=== 待分析文本 ===

二叉树算法习题:
1.二叉树自下而上,自左到右的层次遍历算法
void ReverseVisitTreeLevel(BiTree tr)
2.非递归算法求解二叉树的高度
int GetHeight(BiTree tr)
3.递归算法求解二叉树的高度
int GetHeightCircle(BiTree tr)
4.二叉树各个值不同,先序和中序遍历序列分别存于数组A[1…n],B[1…n]中, 算法建立该二叉树链表
BiTree BuildTreeBeforeAndIn(int A[], int B[], int h1, int t1, int h2, int t2)
5.二叉树用二叉链表形式存储,写一个判定二叉树是否是完全二叉树的算法, 思路:层次遍历,遇到空节点,检查队列是否有节点
bool isCompleteTree(BiTree tr)
6.二叉树采用二叉链表存储,尝试设计一个算法, 计算一颗给定二叉树的所有双分支节点数
int DoubleNodeNumber(BiTree tr)
7.把二叉树中,所有节点的左右子树交换
void ExchangeLeftAndRight(BiTree tr)
函数定义:
BiTree.h
#include <stack>
#include <iostream>
#include <malloc.h>
#include <queue>
typedef struct BiNode
{
int data;
struct BiNode *lchild, *rchild;
} BiNode, *BiTree;
/**
* 前序遍历,递归
*/
void VisitTreeHead(BiTree tr)

=== 数据内容 ===

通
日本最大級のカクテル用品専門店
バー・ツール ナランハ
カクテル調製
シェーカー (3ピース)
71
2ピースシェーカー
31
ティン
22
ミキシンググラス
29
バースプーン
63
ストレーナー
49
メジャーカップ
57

===

__题目__
请从二叉树算法习题的最后一行之后接着往下写。 上面这些行与此处要做的事毫无关系。

__练习输出__
{
if (tr)
{
std::cout << char(tr->data) << " ";
VisitTreeHead(tr->lchild);
VisitTreeHead(tr->rchild);
}
}
/**
* 前序遍历,非递归
*/
void TreeNodeHead(BiTree tr)
{
std::stack<BiNode *> s;
BiNode *p = tr;
while (!s.empty() || p)
{
if (p)
{
std::cout << char(p->data) << " ";
s.push(p);
p = p->lchild;
}
else
{
p = s.top();
s.pop();
p = p->rchild;
}
}
}
/**
* 后序递归遍历二叉树
*/
void VisitTreeAfter(BiTree tr)
{
if (tr)
{
VisitTreeAfter(tr->lchild);
VisitTreeAfter(tr->rchild);
std::cout << tr->data << " ";
}
}
/**
* 后序非递归遍历二叉树
*/
void TreeNodeAfter(BiTree tr)
{
std::stack<BiNode *> s;
BiNode *p = tr, *r = NULL;
while (!s.empty() || p)
{
if (p)
{
s.push(p);
p = p->lchild;
}
else
{
p = s.top();
if (p->rchild && p->rchild != r)
{ //p有右孩子,且没有被访问过
p = p->rchild;
s.push(p);
p = p->lchild;
}
else
{
s.pop();
std::cout << char(p->data) << " ";
r = p;
p = NULL;
}
}
}
}
/**
* 创建一颗树
*/
BiTree CreateBTree(BiTree bt, bool isRoot)
{
char ch;
if (isRoot)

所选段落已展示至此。